Rencana menghadirkan Everest bensin ke Vietnam dinilai sejalan dengan penyesuaian portofolio global Ford. Pabrikan asal Amerika Serikat itu sebelumnya telah memberi sinyal perubahan komposisi mesin, termasuk mengurangi ketergantungan pada mesin diesel bi-turbo tertentu. Dalam konteks ini, mesin bensin EcoBoost 2.3L dipandang sebagai kandidat kuat untuk menggantikan sebagian peran mesin diesel bi-turbo 2.0L yang kini dipakai beberapa varian Everest.
Secara teori, Ford sebenarnya punya pilihan lain jika ingin mengganti mesin bi-turbo diesel, yakni mesin diesel V6 3.0L turbocharged. Namun opsi ini dinilai kurang ideal untuk pasar Vietnam karena kapasitas mesinnya lebih besar dan berpotensi menaikkan beban pajak konsumsi khusus. Karena itulah, mesin bensin 2.3L dianggap lebih realistis untuk menjaga harga jual tetap kompetitif tanpa mengorbankan performa.

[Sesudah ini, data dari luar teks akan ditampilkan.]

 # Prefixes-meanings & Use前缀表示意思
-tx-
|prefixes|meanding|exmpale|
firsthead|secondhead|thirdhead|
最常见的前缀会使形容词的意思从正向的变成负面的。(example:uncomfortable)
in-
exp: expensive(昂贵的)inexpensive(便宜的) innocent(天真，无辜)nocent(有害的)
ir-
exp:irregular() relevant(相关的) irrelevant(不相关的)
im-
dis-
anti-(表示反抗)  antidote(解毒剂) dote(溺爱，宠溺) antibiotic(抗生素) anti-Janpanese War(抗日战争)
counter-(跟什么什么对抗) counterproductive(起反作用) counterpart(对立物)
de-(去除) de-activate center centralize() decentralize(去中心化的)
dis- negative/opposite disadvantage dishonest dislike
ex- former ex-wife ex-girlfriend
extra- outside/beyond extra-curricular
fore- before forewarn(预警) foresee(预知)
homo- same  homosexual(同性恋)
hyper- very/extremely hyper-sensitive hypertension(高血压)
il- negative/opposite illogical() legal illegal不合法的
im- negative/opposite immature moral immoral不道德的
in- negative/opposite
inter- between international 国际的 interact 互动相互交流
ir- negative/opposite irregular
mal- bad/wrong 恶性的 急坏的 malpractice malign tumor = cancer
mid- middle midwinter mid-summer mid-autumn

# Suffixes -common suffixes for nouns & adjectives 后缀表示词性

Dari sisi fitur, Ford Everest bensin yang dijual di Argentina memiliki paket perlengkapan yang sangat lengkap. Mobil ini dibekali sistem penggerak empat roda, kunci diferensial belakang, beragam mode berkendara, serta kemampuan melintasi genangan air hingga 800 mm. Di dalam kabin, tersedia layar infotainment 12 inci, konektivitas Apple CarPlay dan Android Auto nirkabel, panel instrumen digital 8 inci, kursi depan elektrik dengan memori, serta AC otomatis tiga zona.
Jika akhirnya benar dipasarkan di Vietnam, Ford Everest bensin akan menjadi langkah penting bagi Ford untuk menyegarkan lini produknya di tengah kompetisi SUV yang makin ketat. Pertanyaannya sekarang bukan lagi apakah model ini sedang diuji, melainkan kapan Ford akan resmi mengumumkannya. Dan kalau benar hadir, penggemar Everest di Vietnam mungkin akan segera punya pilihan baru yang lebih bertenaga, lebih halus, dan sedikit lebih “haus” — tapi juga lebih menarik.